Quarrying declined on the island from the 1970s, with the last site shutting in 1999. The number of residents dropped from around 2,000 to fewer than 100 and the island became a refuge for wildlife. The shrine, in the south-west of the island, is now located within Ketam Mountain Bike Park.

The German Girl Shrine continues to attract visitors who leave offerings of nail polish, perfume, makeup and Barbie dolls for the spirit of the girl. The shrine has been adorned with Christmas decorations. The shrine, which attracts an average of four to five visitors a week, was renovated in February 2015.

== Historical veracity of claims ==
According to original research by Dr William L. Gibson, an author and researcher based in Southeast Asia, there was no coffee plantation in operation in Pulau Ubin in 1914 during world war I. Likewise, there is no historical evidence to suggest that a German family was living on the island at that time. Gibson suggested that the shrine could have originated from the practice of Datuk Keramat, a type of Malay folk belief related to ancestor worship that was also co-opted and syncretised by Chinese immigrants with Chinese ancestral and nature worship to become the practice of Na Tuk Kong. The legend of ants in relation to the story of the German Girl could be due to the origin of the shrine as an ant hill or termite mounds that became the site of datuk keramat. It is not uncommon for ant hills to be sites of datu keramat worship, and the site may have been one of such before the subsequent evolution of the shrine's background story.

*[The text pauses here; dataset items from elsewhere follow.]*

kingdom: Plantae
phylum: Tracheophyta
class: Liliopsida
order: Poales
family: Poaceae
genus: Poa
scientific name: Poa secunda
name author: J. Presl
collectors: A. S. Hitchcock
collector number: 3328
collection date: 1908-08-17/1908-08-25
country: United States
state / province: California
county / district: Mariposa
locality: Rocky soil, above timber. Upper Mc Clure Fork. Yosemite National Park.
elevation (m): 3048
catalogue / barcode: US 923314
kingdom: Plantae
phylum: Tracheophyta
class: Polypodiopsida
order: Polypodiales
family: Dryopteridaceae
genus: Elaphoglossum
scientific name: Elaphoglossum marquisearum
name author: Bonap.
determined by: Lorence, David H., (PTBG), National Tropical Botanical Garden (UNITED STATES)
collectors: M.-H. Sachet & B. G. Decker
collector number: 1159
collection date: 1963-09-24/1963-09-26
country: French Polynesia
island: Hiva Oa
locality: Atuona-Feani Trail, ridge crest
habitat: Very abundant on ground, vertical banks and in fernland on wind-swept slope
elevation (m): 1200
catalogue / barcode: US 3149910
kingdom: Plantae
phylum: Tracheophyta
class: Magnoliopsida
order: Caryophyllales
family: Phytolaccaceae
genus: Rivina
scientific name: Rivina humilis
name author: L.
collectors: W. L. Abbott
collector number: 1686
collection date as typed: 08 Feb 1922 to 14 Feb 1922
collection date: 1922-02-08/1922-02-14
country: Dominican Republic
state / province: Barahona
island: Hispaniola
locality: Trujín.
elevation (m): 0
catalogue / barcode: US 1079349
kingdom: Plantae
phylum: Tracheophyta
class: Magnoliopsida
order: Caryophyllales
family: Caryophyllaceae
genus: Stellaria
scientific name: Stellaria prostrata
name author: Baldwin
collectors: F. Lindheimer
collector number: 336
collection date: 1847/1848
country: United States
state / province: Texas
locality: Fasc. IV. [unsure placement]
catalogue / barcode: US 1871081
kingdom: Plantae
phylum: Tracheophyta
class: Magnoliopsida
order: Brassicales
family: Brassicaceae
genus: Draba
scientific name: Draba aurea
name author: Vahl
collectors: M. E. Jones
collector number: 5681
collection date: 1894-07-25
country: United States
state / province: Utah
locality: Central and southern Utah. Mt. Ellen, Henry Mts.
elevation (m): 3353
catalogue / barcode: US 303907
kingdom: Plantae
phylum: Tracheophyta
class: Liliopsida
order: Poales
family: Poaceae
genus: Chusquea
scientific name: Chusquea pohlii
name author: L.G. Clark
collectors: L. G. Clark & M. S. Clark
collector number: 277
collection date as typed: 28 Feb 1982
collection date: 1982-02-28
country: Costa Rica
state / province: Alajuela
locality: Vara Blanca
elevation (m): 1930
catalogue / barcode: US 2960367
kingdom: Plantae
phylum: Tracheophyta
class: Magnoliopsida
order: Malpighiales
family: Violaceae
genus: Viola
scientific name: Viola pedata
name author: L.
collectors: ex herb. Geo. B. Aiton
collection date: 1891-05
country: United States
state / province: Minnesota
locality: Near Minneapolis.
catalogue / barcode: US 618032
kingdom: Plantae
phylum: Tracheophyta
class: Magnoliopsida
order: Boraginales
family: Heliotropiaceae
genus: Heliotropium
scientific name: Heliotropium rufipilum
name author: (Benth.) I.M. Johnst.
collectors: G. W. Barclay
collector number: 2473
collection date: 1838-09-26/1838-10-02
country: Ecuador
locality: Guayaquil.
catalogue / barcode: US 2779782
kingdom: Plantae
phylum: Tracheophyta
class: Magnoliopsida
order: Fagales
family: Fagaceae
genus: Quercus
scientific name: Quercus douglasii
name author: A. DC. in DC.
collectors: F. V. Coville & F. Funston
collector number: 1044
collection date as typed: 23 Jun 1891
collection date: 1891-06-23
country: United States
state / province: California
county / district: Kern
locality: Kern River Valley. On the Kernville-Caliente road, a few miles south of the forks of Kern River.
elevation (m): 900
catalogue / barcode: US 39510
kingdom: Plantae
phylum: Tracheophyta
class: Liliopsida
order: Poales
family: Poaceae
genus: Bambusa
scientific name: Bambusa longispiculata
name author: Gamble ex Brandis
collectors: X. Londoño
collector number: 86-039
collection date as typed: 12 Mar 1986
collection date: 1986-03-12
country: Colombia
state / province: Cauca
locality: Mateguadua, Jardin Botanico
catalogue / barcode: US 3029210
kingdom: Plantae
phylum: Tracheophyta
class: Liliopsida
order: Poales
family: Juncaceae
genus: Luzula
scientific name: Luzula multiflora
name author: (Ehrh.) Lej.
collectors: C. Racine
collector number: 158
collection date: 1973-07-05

Gibson also conducted some research regarding the reporting of the shrine in media. The earliest photo in existence of the shrine building was from an article in the Malay newspaper Berita Minggu, now Berita Harian (Singapore), dated 1985 October 27, about the grave of a princess from Java that was located on a hill on Pulau Ubin. The article refers to the shrine as the likely location of the grave. The existence of this article seems to suggest that at that point in time, the German girl story was not the backstory, or at least not the only backstory for the shrine. In 1987 the story of the German girl appeared in media from the interviews of Pulau Ubin islander Chia Yeng Keng. In recent decades, the story became popularized in various articles and books such as Chua Ee Kiam's Pulau Ubin: Ours to Treasure (2000), Jonathan Lim’s Between Gods and Ghosts (2005) and Neil Humphreys' Final Notes from a Great Island (2006).